As the regulator now becomes the regulated, how will it manage the inevitable conflicts in those two roles? How will the board of NCUA career employees decide between pricing to gain market share versus building capital; between investing in customer service and reducing expenses; between evaluating risk as viewed by an examiner versus need from a member credit union that has just seen 10% of its net worth eliminated by an external event? How does the CEO build a business plan-what are the objectives? How does he communicate and get reliable input from a market that has just had to write off over $1.0 billion because of an estimate whose details are unavailable to members?
The questions will go on. One of the most disconcerting points in NCUA's webinar was the repeated request, or was it a threat?, that credit unions need to continue to support the Corporates because if there were a liquidity crisis that caused a sale, then the expense would just go higher. With NCUA now in control, can they still blame credit unions if it is their leadership that is in charge of the outcomes? Or does NCUA even intend to "run" the credit union or just liquidate the assets as quickly as possible?
The Final Concern:
The government, the Treasury and all financial regulatory agencies have one overriding responsibility: to maintain public confidence in the areas of the economy they oversee. If actions undermine this fundamental trust, then no matter what safety and soundness rationale is provided, the NCUA or any regulatory agency has failed its most basic function.

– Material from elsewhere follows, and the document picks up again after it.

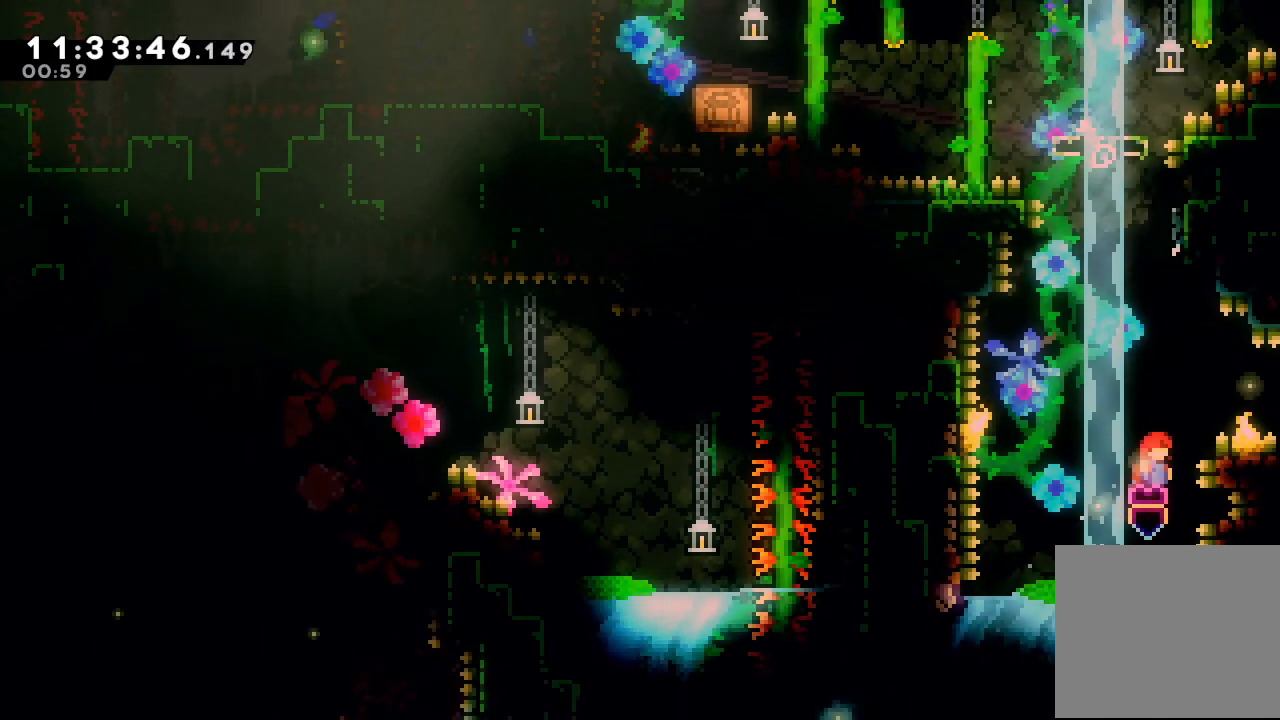
{"keys": ["d"], "events": [[334, "d", "up"], [434, "d", "down"]]}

In the Corporates, all of the fundamental cash flows, external borrowings, earnings and member confidence were showing very positive signs. Preliminary audit results were provided to the Agency by outside auditing firms. Plans were in place to pay down the legacy assets and to set up separate settlement solutions. NCUA has identified nothing they wanted to accomplish that was not possible through the LUA process in place—and that includes, if deemed necessary, management and board changes. However, the only logic NCUA presented is they wanted to be "in control."
NCUA's actions have led to an immediate write-off of almost $6 billion in the NCUSIF deposit and another $3 billion in MCS and PIC shares. Not a single loss in the portfolios has occurred, rather this is all based on estimates by recent model runs that show potential losses going from 2-10 years in the future.
The cooperative model provides options that other industries do not have because there is not private ownership or taxpayer interest to parse losses between. The ability to recognize losses as incurred and match expenses was and still is feasible.
Now having created greater book losses, increased apprehension, and diminished the trust, confidence and support that every government agency relies upon, the Agency is saying it must go to Congress to ask for governmental assistance to be housed in the NCUSIF. Not one dime has been spent, even the billion dollars transferred to US Central is still on the books.
But this could be a very fortuitous event. Perhaps Congress could ask to see how the Agency arrived at numbers so accurate for credit unions to request a specific line of credit (to be used as capital), a challenge so far eluding Treasury, the Federal Reserve, other financial regulators and every market participant, except PIMCO. The whole country should have the benefit of NCUA's process and models, not just credit unions. I think Congress would welcome that insight for the whole country.
Ed Callahan said it best:
"A single regulator is sooner or later bound to become a lazy or arrogant regulator. The best ideas will not bubble up; the regulated will not flourish."